Selected excerpt:
Hello Denis,
thanks to you [1], I could implement my Checkpoint/Restore mechanism on Genode/Fiasco.OC. I also added the incremental checkpoint optimization, to stored only changed memory regions compared to the last checkpoint (although this is not working reliably due to a Fiasco.OC bug, which Stefan Kalkowski found for me [2]). I also managed to checkpoint the capability map and restore it with new badges and insert missing capabilities into the capability space of Fiasco.OC.
this is impressive!
My problem is, although I restore all RPC objects, especially the instruction and stack pointer of the main thread, and the capability map and space, the target component just starts its execution from the beginning of its Component::construct function.
This confuses me. If you restore the states of all threads, why don't the threads start at their checkpointed state? Starting the execution at the 'Component::construct' function feels wrong. In particular, code that is expected to be executed only once is in fact executed twice, once in by the original component and a second time after waking up the restored component.
My approach: For the restore phase, I use Genode's native bootstrap mechanism (i.e. I create a Genode::Child object) until it requests a LOG session from my Checkpoint/Restore component. I force a LOG session request in ::Constructor_component::construct() just before "Genode::call_component_construct(env);" in
https://github.com/genodelabs/genode/blob/16.08/repos/base/src/lib/base/entr...

Actions to take:
(1) In the Genode checkpoint/restore thread, who found the Fiasco.OC bug that makes the incremental checkpoint optimization unreliable?
(2) Please write the next part of the Genode checkpoint/restore thread, picking up right after its final line.

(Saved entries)
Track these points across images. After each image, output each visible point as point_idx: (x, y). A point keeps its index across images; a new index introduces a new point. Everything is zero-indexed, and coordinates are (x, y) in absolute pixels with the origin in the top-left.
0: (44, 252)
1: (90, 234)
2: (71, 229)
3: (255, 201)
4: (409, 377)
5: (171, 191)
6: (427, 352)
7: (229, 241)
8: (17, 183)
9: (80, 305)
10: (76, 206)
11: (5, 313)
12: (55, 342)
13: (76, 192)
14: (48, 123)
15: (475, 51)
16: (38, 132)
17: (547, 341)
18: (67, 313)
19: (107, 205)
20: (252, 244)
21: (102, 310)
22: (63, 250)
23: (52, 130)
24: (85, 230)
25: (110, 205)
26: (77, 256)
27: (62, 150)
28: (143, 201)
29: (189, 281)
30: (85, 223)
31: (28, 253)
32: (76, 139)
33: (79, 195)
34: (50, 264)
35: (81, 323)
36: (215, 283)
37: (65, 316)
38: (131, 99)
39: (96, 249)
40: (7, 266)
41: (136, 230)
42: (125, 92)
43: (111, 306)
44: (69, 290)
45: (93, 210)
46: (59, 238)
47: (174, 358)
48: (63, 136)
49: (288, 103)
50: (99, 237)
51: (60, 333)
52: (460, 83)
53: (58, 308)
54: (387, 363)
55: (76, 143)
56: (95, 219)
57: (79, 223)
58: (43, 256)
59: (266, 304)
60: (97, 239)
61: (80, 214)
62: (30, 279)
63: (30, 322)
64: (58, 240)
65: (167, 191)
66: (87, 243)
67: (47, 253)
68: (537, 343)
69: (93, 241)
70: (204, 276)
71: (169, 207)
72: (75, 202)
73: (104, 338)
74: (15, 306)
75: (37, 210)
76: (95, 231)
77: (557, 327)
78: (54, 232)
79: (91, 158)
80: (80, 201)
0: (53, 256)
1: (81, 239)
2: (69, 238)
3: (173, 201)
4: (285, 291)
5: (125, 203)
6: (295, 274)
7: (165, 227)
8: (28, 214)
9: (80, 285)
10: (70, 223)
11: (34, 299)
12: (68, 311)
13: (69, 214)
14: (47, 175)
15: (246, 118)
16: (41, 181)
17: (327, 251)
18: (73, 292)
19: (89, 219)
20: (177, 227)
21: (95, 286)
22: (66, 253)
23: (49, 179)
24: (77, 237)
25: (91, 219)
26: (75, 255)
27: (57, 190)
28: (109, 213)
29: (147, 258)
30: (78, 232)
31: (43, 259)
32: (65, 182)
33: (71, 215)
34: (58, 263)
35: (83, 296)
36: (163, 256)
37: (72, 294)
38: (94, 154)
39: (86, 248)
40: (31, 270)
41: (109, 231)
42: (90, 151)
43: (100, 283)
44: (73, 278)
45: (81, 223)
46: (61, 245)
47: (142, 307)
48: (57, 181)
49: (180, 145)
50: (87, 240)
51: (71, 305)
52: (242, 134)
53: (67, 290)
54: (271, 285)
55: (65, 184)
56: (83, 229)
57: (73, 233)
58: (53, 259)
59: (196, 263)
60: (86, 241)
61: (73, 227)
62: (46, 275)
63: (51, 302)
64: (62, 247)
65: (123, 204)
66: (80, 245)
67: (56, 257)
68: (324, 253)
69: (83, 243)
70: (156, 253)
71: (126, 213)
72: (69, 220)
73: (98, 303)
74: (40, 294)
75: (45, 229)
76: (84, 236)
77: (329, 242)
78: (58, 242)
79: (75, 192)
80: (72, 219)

Results by task:
(1) Stefan Kalkowski.

(2)
Until the session request several RAM dataspaces are created, among other RPC objects, and attached to the address space. In my restore mechanism I identify the RPC objects, which were created by the bootstrap/startup mechanism, and only restore their state.
What you observe here is the ELF loading of the child's binary. As part of the 'Child' object, the so-called '_process' member is constructed. You can find the corresponding code at 'base/src/lib/base/child_process.cc'. The code parses the ELF executable and loads the program segments, specifically the read-only text segment and the read-writable data/bss segment. For the latter, a RAM dataspace is allocated and filled with the content of the ELF binary's data. In your case, when resuming, this procedure is wrong. After all, you want to supply the checkpointed data to the new child, not the initial data provided by the ELF binary.
Fortunately, I encountered the same problem when implementing fork for noux. I solved it by letting the 'Child_process' constructor accept an invalid dataspace capability as ELF argument. This has two effects: First, the ELF loading is skipped (obviously - there is no ELF to load). And second the creation of the initial thread is skipped as well.
In short, by supplying an invalid dataspace capability as binary for the new child, you avoid all those unwanted operations. The new child will not start at 'Component::construct'. You will have to manually create and start the threads of the new child via the PD and CPU session interfaces.
During that process the mandatory CPU threads are identified (three of them: "ep", "signal_handler", and "childs_rom_name") and restored to their checkpointed state, especially the ip and sp registers. I did that through the use of Cpu_thread::state(Thread_state), but without luck. Also, although I know that the CPU threads were already started, I tried to call Cpu_thread::start(ip, sp), but without success.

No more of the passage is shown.